Friday, July 16, 2010

7/11/10: goooooal!

We’re sitting in a little pub across from our hotel—meaning a townie pub off the main drag—called The Bear. There’s a polar bear on the roof. I’m drinking a Guinness and, theoretically at least, watching the final game of the World Cup. I feel terribly cosmopolitan. There are English flags strung around the room and a big American flag with a sign taped to it that says “No Chance.” What I like about pubs is, even during the final game of the World Cup, they’re quiet and well-lit. I am a nerd.

Today was our most relaxed day yet, which probably had a lot to do with spending two hours of it on a purple shuttle bus to and from Stonehenge. It’s good to have a leader. It’s good to sit.

Cathy warned us that Stonehenge would be small and crowded. It was small and crowded. I’d only come along in the spirit of family togetherness, but when I got there, I was nevertheless like, “This is bullshit.” Then I listened to my little headset and got kind of into the…

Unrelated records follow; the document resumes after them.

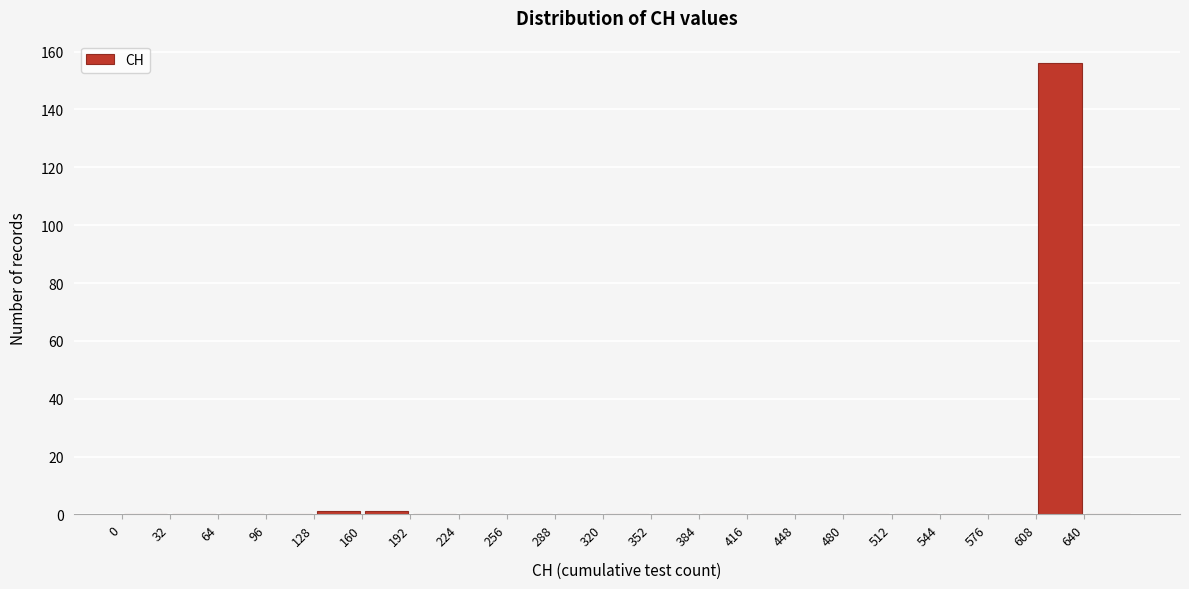

What is the height of the bar covering 608 to 640 on the x-axis? Neither the bar edges nor the heights are printed on the chart, so give them approximately, as read against the axes.

156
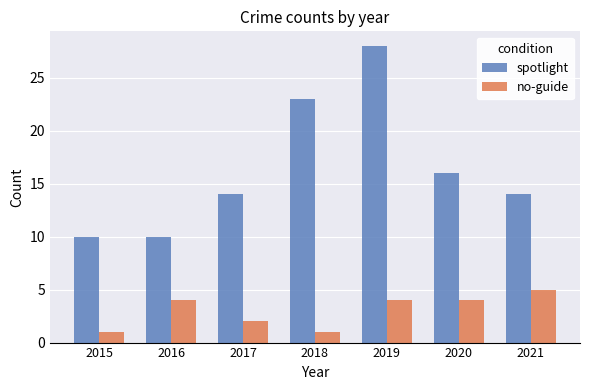

What is the minimum value shown in the chart?

1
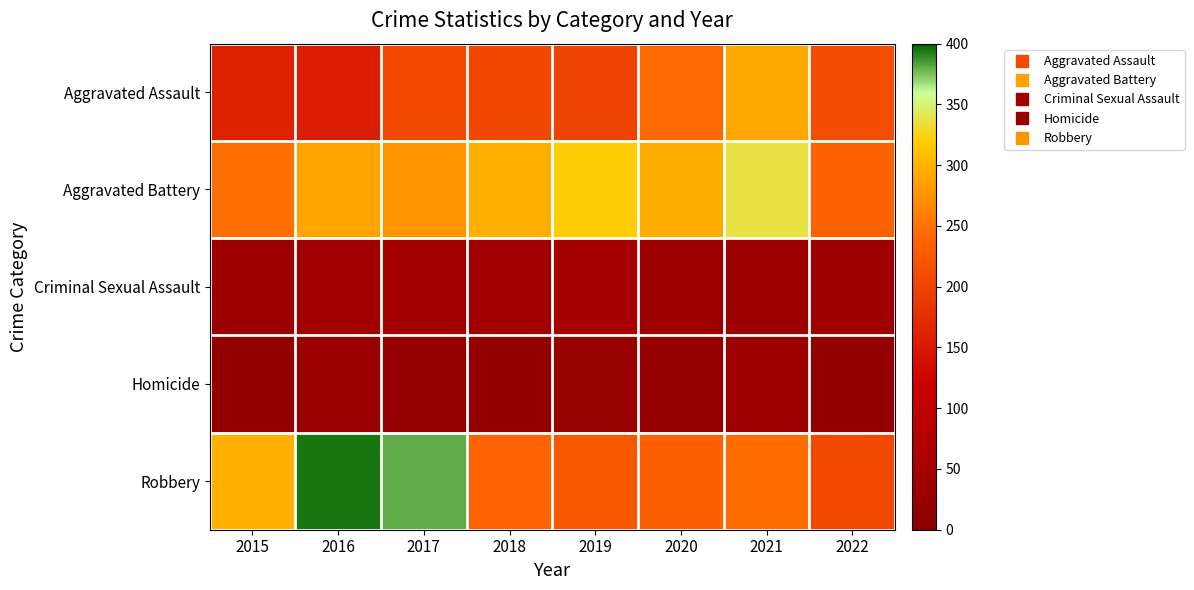

Which series has the largest total across all categories?

Aggravated Battery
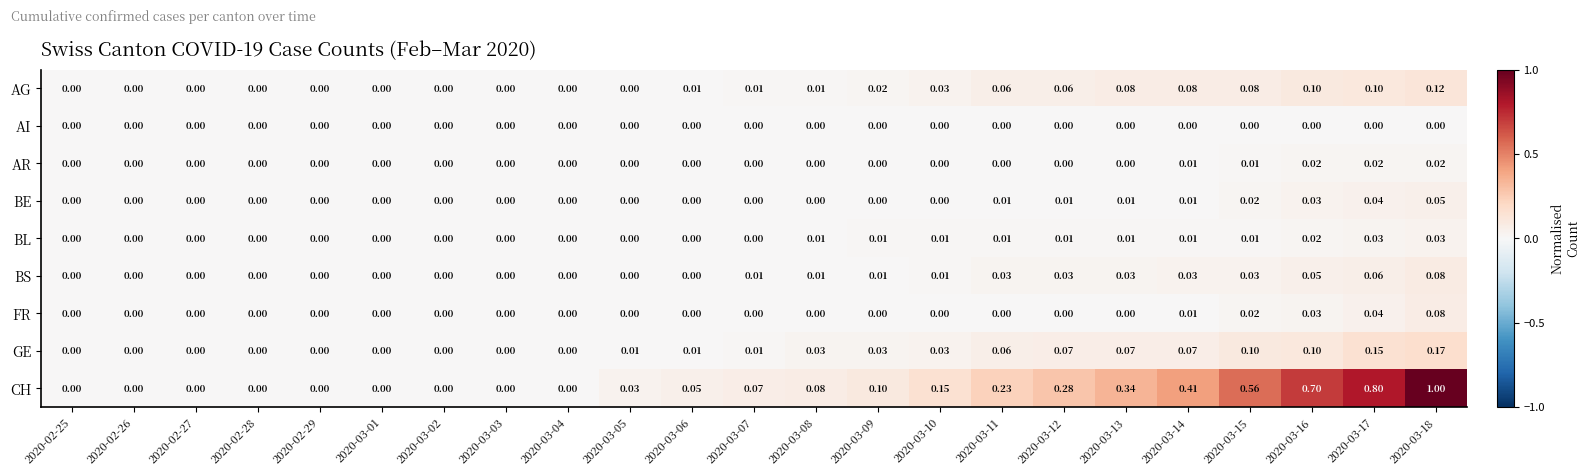

What is the greatest value displayed?

1.0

[Spain just won—woo-hoo! I guess.]

…different myths of how and why Stonehenge came to be. I mean, it’s really fuckin’ old. Think of the oldest thing you can think of, and Stonehenge was already an ancient ruin when it started.

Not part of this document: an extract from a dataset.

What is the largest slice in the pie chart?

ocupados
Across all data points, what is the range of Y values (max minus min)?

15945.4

After lunch we split up and my dad and I…

[Wait, AK just said Spain didn’t win. They just scored. Goooooal!]

[My sister: “They should make the goal bigger so the kicks don’t get blocked so easily.”]

…went to the Museum of Bath at Work. It was good to spend some one-on-one time with him. Sometimes I’m just a surly teenager, saying a glorified version of, “Dad, you’re embarrassing me.” But on our own, he can’t get caught up in trying to solve everyone’s problems, and I can’t get caught up in trying to stop him.

The museum was devoted to everyday people doing everyday things. You know, like mining limestone and bottling mineral water. The woman who ran it was very smart and serious. I felt like she disapproved of the bachelorette activities going on at the bottom of the hill.

My dad had a lot of questions about the limestone and street pavers. One of his great hobbies is figuring out how old cement is. (“Oh, wow, you found a cement museum,” my sister said to me sympathetically, imagining how many days he could spend there.) But cobblestone throws him off.

Okay, so I guess Spain did win. Que viva la España!

1 comment:

Claire said...

I remember Dave of Blogography saying you have to pay extra and make reservations way in advance to see Stonehenge up close and with less people. Kind of takes the mystery out when it's swarmed... well, speaking as someone always patiently waiting for people to get the frak out of my frame. (Mom says you need them for scale. Whatevs. ;)

I like 1 on 1 time with my Dad too. Reminds me neither of us is really all that quiet, Mom just talks a lot.